Est menée enfin, au delà de la composition multiple de notre personnel comme des bénévoles issus de toutes les communautés présentes à Marseille, une politique d'accueil en direction de nombreux stagiaires (plus d'une vingtaine dans l'année...) qui sollicitent la radio pour connaître une première expérience professionnelle : collégiens, lycéens, stagiaires d'organismes à vocation sociale, étudiants en communication de l'Université de Provence, stagiaires de l'École de Journalisme, de l’AMCS, d'Écoles techniques -ADCOMEAM, par exemple, ... Cette démarche volontariste enrichit de par l'échange et la validation des modes opératoires, les connaissances de nos employés.
CONCLUSIONS
L'association GALERE se donne les moyens d’être un lieu d’accueil et de vie associative irremplaçable et mène dans le même temps une activité importante en direction des quartiers et avec leurs habitants. Elle s’ouvre aux expériences et aux parcours les plus divers. Toutes, tous et chacun trouve dans notre structure un espace d'expression et d'intégration, de formation où les talents les plus divers peuvent s'exprimer. Ce sont bien là, les valeurs que notre charte revendique : l’éducation populaire et la communication sociale.

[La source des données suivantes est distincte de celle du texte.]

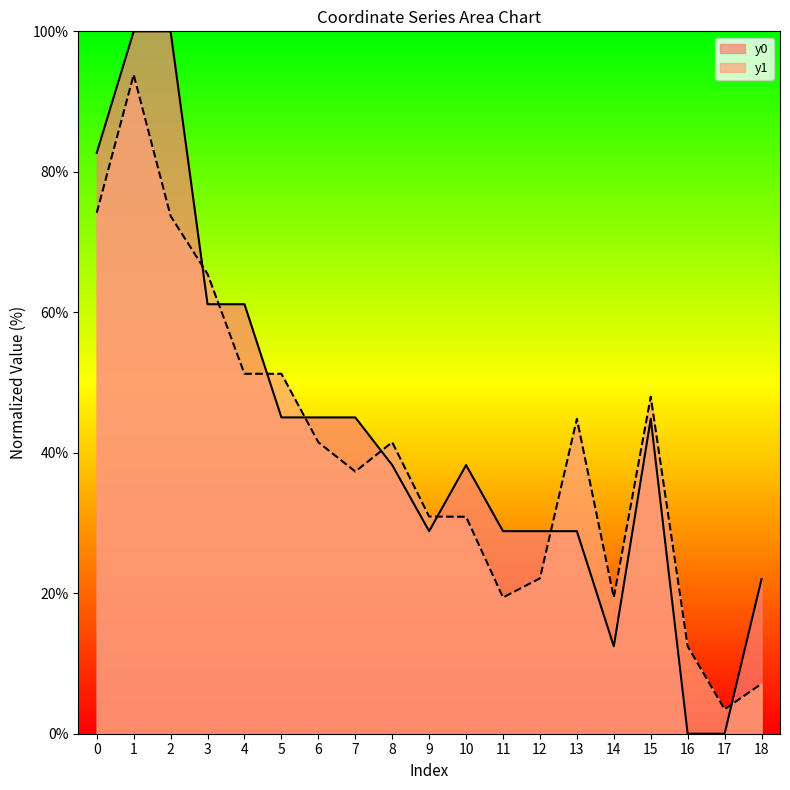

How many values in the y0 series are below 38?

8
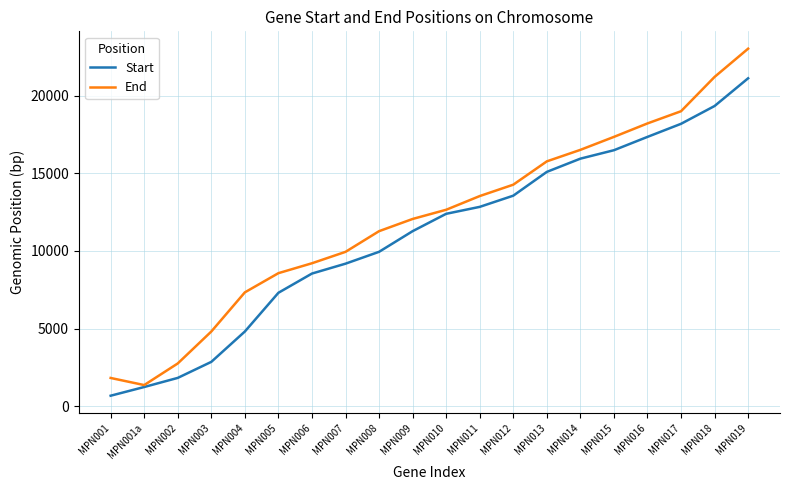

What is the difference between the maximum and second lowest values in the End series?

21178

Tous les efforts entrepris : l'amélioration de la qualité technique (du contenant), diversification et multiplication des sources d’information (du contenu), effort sur les conditions d’accueil (le lieu), association de la population de l'aire Marseillaise dans sa multiple diversité (du lien) fondent le rapport de Galère avec ses partenaires.
On ne peut aujourd'hui résumer l'activité de l'association au seul outil qu'est Radio Galère puisque la part de l'action sociale menée en aval dans les quartiers et en interne est de plus en plus importante dans les comptes et dans les préoccupations de l'association.
Les nouvelles technologies permettent depuis plusieurs années déjà, une ouverture encore plus nette en direction de nos partenaires -en particulier des associations et groupes qui participent de notre activité et n'ont pas encore leurs propres pages et sites internet- et par la mise en œuvre sur des sites décentralisés d'activités impliquant localement associations et habitants -jeunes et moins jeunes- avec l'utilisation des nouvelles technologies, le reportage par téléphone mobile et par streaming et des éléments transportables de sonorisation et de studio...
Radio Galère, à nouveau autorisée depuis Février 2008 par le Conseil Supérieur de l'Audiovisuel dans ses items sociaux et de proximité fonctionne 7 jours sur 7 et 24 heures sur 24 sur ses seules forces, en modulation de fréquence, sans recours aux opérateurs de liaisons spécialisées et de télédiffusion ; c'est une de ses particularités.
En attendant, la radio est aussi accessible par Internet au monde entier.
C'est une vitrine permanente des activités de l'aire marseillaise
qui démontre au jour le jour l'activité de l'association et de celles et ceux qui y participent.